Given a singly linked list, group all odd nodes together followed by the even nodes. Please note here we are talking about the node number and not the value in the nodes.

You should try to do it in place. The program should run in O(1) space complexity and O(nodes) time complexity.

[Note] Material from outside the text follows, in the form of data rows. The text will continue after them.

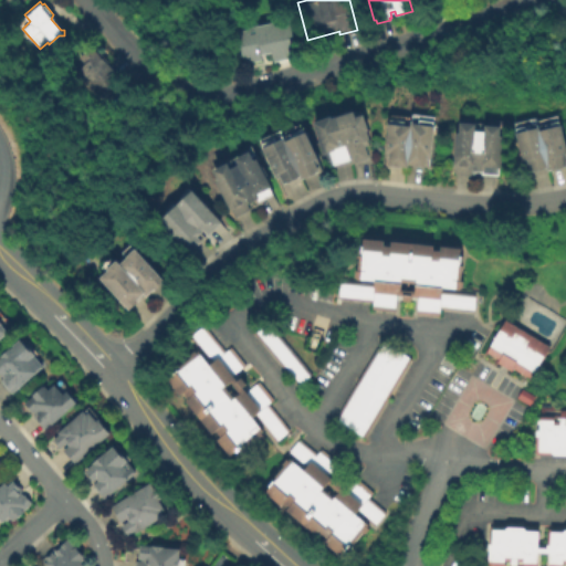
[(294,58),(273,62),(271,52),(261,54),(262,60),(243,64),(237,30),(240,30),(240,28),(284,19),(284,20),(289,20),(292,35),(290,37),(294,58)]
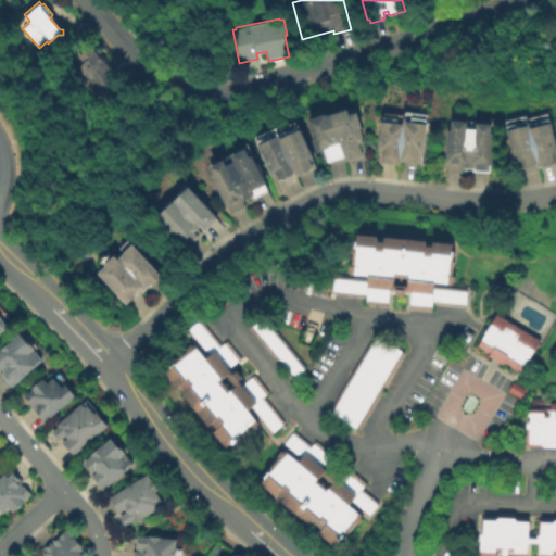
[(90,43),(118,74),(106,86),(112,92),(102,101),(84,81),(88,77),(77,66),(83,62),(77,55),(90,43)]
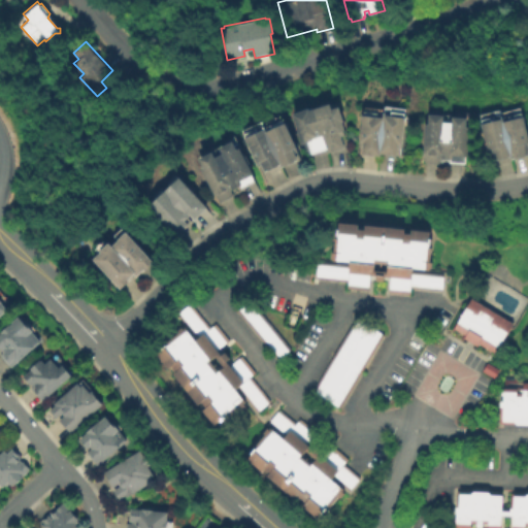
[(312,154),(307,140),(302,142),(292,112),(308,107),(309,109),(330,102),(332,107),(339,105),(344,121),(343,121),(345,130),(343,130),(345,135),(342,136),(345,147),(327,153),(326,150),(312,154)]
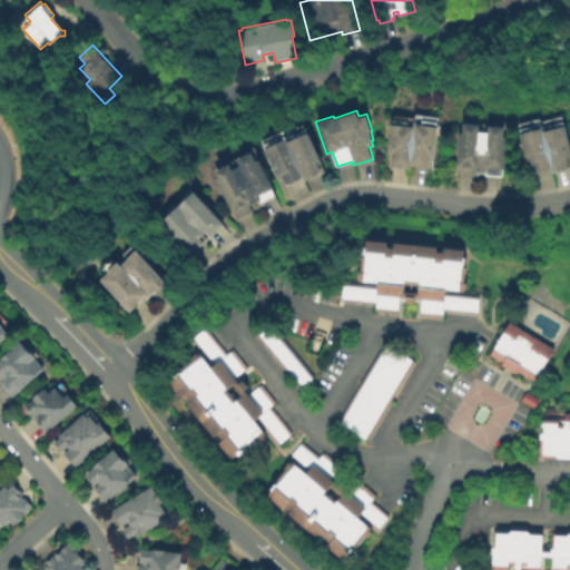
[(416,114),(439,117),(439,125),(440,125),(434,160),(430,159),(430,168),(412,166),(412,169),(391,167),(393,154),(389,154),(392,123),(393,123),(394,115),(415,118),(416,114)]
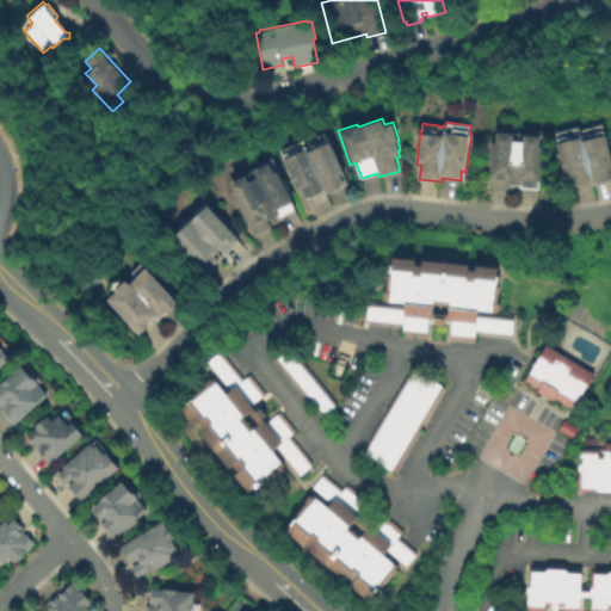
[(557,131),(580,127),(581,129),(604,123),(606,133),(608,133),(610,148),(610,178),(592,184),(591,180),(573,185),(571,177),(567,177),(559,142),(560,141),(557,131)]
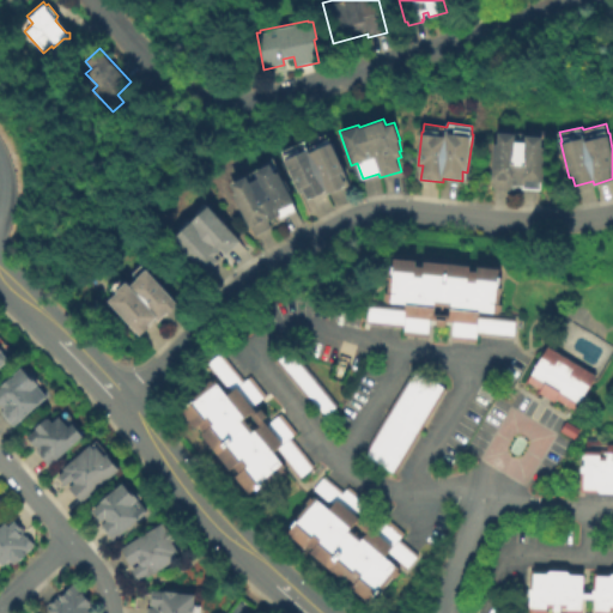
[(491,144),(495,144),(496,133),(513,134),(513,141),(519,141),(515,184),(508,183),(508,189),(490,188),(491,177),(489,177),(491,144)]
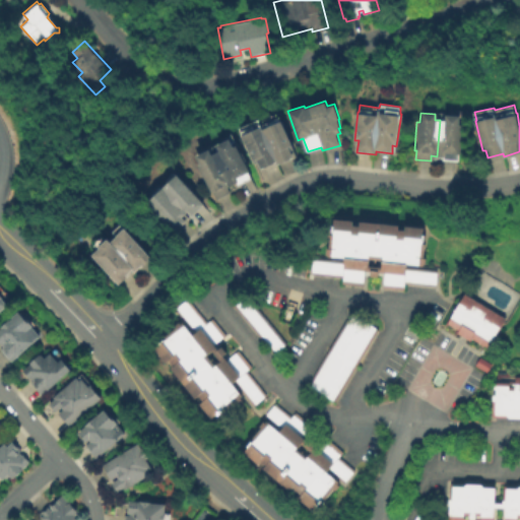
[(261,168),(259,161),(255,164),(242,134),(243,134),(240,127),(258,118),(259,122),(278,114),(294,148),(291,150),(294,156),(290,157),(290,158),(281,163),(277,164),(276,160),(273,161),(274,164),(265,168),(264,167),(261,168)]
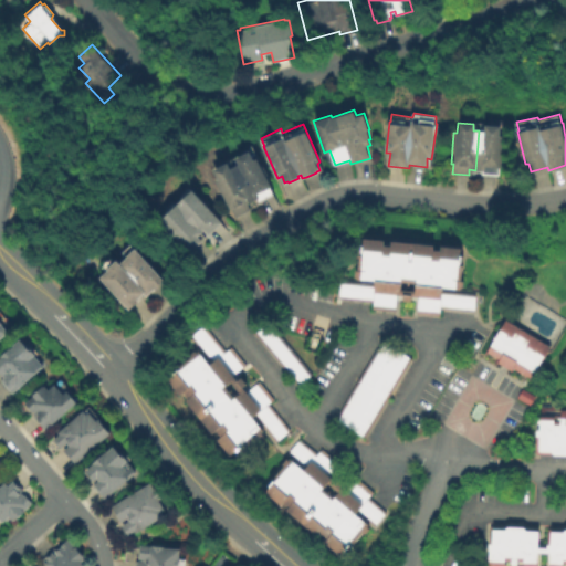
[(482,130),(483,125),(500,126),(499,136),(501,136),(499,171),(496,171),(496,175),(481,174),(481,170),(475,170),(479,130),(482,130)]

PS:先把单节点连接在一起，再把双节点连接在一起，最后把双节点拼接到但节点的后面。

Example:
Given 1->2->3->4->5->NULL,
return 1->3->5->2->4->NULL.

Note:
The relative order inside both the even and odd groups should remain as it was in the input. 
The first node is considered odd, the second node even and so on ...

2.Code

/**
 * Definition for singly-linked list.
 * struct ListNode {
 *     int val;
 *     ListNode *next;
 *     ListNode(int x) : val(x), next(NULL) {}
 * };
 */
class Solution {
public:
    ListNode* oddEvenList(ListNode* head) {
            if(head == NULL ||head->next == NULL) return head;
            ListNode *odd_pre = head, *even_pre = head->next, *even_str = head->next;
	    while(even_pre->next != NULL && even_pre->next->next != NULL)
        {
		odd_pre->next = even_pre->next;
		odd_pre = odd_pre->next;
		even_pre->next = odd_pre->next;
		even_pre = even_pre->next;
        }
	    if(even_pre->next == NULL) odd_pre->next = even_str;
	    else
	    {
		odd_pre->next = even_pre->next;
		odd_pre->next->next = even_str;
		even_pre->next = NULL;
	    }
        return head;
    }
};

3.Note

a. 在判断 if(head != NULL) 时，可以直接写成if(head) ;

b.在定义两个结构体指针时，要写清楚 ListNode *odd_pre = head, *even_pre = head->next; 不要写成ListNode *odd_pre = head, even_pre = head->next;  造成这种错误。